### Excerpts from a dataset
----
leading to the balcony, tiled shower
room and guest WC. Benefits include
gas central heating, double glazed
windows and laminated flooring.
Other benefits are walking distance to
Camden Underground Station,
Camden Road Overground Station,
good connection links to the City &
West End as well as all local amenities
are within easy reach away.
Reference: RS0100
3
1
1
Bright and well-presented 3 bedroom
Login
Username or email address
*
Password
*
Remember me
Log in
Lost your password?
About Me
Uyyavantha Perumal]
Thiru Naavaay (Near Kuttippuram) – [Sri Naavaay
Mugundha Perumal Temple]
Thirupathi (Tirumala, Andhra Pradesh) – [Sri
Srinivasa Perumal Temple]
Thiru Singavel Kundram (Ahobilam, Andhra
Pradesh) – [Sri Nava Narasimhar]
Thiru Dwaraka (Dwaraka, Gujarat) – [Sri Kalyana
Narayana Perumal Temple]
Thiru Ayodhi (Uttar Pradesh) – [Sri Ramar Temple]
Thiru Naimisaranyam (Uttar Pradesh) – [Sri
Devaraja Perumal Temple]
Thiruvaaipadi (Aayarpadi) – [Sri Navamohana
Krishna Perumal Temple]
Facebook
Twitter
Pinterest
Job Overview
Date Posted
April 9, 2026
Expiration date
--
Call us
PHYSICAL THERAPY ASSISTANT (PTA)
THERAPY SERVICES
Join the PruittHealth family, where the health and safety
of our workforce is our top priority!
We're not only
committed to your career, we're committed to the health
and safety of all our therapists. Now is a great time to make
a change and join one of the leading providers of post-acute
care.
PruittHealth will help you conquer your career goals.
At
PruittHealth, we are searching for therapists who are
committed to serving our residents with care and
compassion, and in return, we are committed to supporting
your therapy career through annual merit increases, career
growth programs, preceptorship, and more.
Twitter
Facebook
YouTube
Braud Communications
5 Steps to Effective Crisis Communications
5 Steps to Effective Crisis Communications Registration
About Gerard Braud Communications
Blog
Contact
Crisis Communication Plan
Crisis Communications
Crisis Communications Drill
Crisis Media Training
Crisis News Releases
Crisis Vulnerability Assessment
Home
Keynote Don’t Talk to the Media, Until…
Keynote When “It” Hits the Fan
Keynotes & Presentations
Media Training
----
### Problem to work on
Rewrite all of the entries above, replacing every occurrence of "Temple" with "Shrine" and leaving all other text unchanged.

### Solved problem
leading to the balcony, tiled shower
room and guest WC. Benefits include
gas central heating, double glazed
windows and laminated flooring.
Other benefits are walking distance to
Camden Underground Station,
Camden Road Overground Station,
good connection links to the City &
West End as well as all local amenities
are within easy reach away.
Reference: RS0100
3
1
1
Bright and well-presented 3 bedroom
Login
Username or email address
*
Password
*
Remember me
Log in
Lost your password?
About Me
Uyyavantha Perumal]
Thiru Naavaay (Near Kuttippuram) – [Sri Naavaay
Mugundha Perumal Shrine]
Thirupathi (Tirumala, Andhra Pradesh) – [Sri
Srinivasa Perumal Shrine]
Thiru Singavel Kundram (Ahobilam, Andhra
Pradesh) – [Sri Nava Narasimhar]
Thiru Dwaraka (Dwaraka, Gujarat) – [Sri Kalyana
Narayana Perumal Shrine]
Thiru Ayodhi (Uttar Pradesh) – [Sri Ramar Shrine]
Thiru Naimisaranyam (Uttar Pradesh) – [Sri
Devaraja Perumal Shrine]
Thiruvaaipadi (Aayarpadi) – [Sri Navamohana
Krishna Perumal Shrine]
Facebook
Twitter
Pinterest
Job Overview
Date Posted
April 9, 2026
Expiration date
--
Call us
PHYSICAL THERAPY ASSISTANT (PTA)
THERAPY SERVICES
Join the PruittHealth family, where the health and safety
of our workforce is our top priority!
We're not only
committed to your career, we're committed to the health
and safety of all our therapists. Now is a great time to make
a change and join one of the leading providers of post-acute
care.
PruittHealth will help you conquer your career goals.
At
PruittHealth, we are searching for therapists who are
committed to serving our residents with care and
compassion, and in return, we are committed to supporting
your therapy career through annual merit increases, career
growth programs, preceptorship, and more.
Twitter
Facebook
YouTube
Braud Communications
5 Steps to Effective Crisis Communications
5 Steps to Effective Crisis Communications Registration
About Gerard Braud Communications
Blog
Contact
Crisis Communication Plan
Crisis Communications
Crisis Communications Drill
Crisis Media Training
Crisis News Releases
Crisis Vulnerability Assessment
Home
Keynote Don’t Talk to the Media, Until…
Keynote When “It” Hits the Fan
Keynotes & Presentations
Media Training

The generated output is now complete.